**Action item**.
Of all the lines below, return only those starting with the line holding "Licensed under the" and going on through the line holding "limitations under the License.", exactly as written.

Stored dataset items
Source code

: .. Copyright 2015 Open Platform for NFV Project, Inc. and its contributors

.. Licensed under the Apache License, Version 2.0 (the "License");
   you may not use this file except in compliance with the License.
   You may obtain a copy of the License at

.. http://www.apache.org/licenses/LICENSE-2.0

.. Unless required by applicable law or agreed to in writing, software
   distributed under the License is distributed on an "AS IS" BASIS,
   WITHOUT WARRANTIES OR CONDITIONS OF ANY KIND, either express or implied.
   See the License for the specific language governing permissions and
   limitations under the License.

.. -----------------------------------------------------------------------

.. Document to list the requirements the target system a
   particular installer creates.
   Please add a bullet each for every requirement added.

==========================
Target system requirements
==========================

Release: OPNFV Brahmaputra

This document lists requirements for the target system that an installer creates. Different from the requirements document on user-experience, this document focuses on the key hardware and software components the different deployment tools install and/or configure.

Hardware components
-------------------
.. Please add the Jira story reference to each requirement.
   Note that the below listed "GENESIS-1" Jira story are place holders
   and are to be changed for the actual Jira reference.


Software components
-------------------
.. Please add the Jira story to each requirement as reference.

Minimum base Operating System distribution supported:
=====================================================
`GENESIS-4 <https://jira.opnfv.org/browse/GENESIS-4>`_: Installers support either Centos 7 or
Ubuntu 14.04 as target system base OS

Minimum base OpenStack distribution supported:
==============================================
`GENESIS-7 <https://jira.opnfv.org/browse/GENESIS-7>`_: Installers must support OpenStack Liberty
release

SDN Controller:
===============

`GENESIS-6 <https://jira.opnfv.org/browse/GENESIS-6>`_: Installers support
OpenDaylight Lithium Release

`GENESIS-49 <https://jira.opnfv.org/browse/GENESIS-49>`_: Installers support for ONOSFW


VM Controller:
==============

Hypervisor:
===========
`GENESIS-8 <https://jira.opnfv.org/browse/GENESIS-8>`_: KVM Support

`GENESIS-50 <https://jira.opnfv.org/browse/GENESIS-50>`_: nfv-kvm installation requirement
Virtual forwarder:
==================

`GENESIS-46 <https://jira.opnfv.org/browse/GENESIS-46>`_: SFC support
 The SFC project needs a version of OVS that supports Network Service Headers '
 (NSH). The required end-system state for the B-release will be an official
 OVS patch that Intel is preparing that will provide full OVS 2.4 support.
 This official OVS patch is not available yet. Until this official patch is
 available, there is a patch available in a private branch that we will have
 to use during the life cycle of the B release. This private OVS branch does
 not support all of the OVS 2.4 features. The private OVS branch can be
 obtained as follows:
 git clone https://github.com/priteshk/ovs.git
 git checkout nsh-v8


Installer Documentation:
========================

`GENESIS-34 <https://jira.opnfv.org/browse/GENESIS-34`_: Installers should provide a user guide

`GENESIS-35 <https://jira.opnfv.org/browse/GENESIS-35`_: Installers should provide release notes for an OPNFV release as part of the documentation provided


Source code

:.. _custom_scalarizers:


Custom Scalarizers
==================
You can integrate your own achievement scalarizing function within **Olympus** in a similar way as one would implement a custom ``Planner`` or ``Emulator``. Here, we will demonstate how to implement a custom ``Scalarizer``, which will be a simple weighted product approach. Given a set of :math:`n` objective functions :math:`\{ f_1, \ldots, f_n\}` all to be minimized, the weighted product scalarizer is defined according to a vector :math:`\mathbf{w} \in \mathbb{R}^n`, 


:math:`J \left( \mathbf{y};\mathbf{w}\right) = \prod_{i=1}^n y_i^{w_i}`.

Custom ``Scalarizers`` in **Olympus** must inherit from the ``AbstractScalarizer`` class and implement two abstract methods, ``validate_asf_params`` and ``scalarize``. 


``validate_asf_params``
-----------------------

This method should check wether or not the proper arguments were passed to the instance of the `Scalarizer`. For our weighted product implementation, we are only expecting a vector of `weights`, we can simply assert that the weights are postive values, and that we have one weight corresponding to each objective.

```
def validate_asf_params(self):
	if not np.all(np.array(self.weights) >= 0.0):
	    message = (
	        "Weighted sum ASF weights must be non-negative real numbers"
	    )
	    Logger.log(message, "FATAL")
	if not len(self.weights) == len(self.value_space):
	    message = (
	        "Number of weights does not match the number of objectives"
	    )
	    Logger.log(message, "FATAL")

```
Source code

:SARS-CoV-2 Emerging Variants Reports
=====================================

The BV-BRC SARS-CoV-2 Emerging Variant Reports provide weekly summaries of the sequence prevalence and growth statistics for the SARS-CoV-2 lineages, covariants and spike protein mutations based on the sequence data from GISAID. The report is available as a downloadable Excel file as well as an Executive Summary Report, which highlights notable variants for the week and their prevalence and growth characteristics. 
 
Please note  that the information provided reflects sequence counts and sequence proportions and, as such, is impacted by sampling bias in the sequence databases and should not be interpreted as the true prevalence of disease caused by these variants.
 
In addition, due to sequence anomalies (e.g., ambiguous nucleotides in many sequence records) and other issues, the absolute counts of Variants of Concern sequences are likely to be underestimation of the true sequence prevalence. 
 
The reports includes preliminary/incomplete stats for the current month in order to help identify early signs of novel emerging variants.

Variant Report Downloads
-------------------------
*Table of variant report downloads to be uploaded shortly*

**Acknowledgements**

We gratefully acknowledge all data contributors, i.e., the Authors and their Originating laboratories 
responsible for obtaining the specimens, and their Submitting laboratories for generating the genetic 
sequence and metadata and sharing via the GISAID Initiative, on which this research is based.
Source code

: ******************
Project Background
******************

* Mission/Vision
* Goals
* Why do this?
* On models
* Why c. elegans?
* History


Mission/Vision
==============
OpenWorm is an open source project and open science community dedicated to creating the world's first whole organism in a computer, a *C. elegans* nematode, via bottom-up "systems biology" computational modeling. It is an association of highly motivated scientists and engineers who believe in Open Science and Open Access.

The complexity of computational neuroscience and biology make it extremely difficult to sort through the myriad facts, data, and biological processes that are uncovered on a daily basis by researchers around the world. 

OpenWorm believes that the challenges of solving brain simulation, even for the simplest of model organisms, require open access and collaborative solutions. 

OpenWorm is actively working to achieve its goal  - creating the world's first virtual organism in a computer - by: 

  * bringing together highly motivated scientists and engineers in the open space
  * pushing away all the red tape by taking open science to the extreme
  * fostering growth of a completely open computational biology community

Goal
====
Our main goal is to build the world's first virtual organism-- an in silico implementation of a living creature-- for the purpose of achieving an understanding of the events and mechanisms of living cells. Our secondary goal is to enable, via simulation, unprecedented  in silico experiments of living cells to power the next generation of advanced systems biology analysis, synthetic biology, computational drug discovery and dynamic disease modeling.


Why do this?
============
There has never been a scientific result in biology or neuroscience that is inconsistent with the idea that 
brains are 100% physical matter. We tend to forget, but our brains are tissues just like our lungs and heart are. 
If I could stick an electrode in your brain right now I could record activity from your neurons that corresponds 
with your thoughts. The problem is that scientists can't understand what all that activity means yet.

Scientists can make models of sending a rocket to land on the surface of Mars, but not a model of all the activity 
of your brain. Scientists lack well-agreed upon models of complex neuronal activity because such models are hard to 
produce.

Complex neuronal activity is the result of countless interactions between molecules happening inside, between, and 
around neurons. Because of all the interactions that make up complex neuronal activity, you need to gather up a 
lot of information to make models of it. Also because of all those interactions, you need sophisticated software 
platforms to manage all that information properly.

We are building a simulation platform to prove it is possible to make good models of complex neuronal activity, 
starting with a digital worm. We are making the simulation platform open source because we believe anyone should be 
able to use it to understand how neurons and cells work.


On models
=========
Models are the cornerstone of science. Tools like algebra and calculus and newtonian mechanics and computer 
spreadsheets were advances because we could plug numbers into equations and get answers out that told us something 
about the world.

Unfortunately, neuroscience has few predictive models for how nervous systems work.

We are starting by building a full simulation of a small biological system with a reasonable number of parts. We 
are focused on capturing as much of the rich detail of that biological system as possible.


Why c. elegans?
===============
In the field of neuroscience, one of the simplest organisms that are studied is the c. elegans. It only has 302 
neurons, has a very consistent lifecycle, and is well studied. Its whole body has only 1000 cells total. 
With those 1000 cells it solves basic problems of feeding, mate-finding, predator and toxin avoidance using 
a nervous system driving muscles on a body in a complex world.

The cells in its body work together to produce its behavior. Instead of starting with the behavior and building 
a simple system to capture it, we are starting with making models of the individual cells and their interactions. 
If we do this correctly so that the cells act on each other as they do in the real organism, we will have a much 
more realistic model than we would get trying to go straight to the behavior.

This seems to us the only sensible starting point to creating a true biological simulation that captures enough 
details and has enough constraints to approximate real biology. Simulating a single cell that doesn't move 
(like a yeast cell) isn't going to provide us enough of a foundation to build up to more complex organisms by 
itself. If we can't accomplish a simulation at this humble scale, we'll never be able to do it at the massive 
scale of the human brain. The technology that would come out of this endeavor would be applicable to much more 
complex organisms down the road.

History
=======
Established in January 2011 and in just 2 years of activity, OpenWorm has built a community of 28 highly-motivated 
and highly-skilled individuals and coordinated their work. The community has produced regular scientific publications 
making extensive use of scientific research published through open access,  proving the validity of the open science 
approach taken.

**Output below**.
.. Licensed under the Apache License, Version 2.0 (the "License");
   you may not use this file except in compliance with the License.
   You may obtain a copy of the License at

.. http://www.apache.org/licenses/LICENSE-2.0

.. Unless required by applicable law or agreed to in writing, software
   distributed under the License is distributed on an "AS IS" BASIS,
   WITHOUT WARRANTIES OR CONDITIONS OF ANY KIND, either express or implied.
   See the License for the specific language governing permissions and
   limitations under the License.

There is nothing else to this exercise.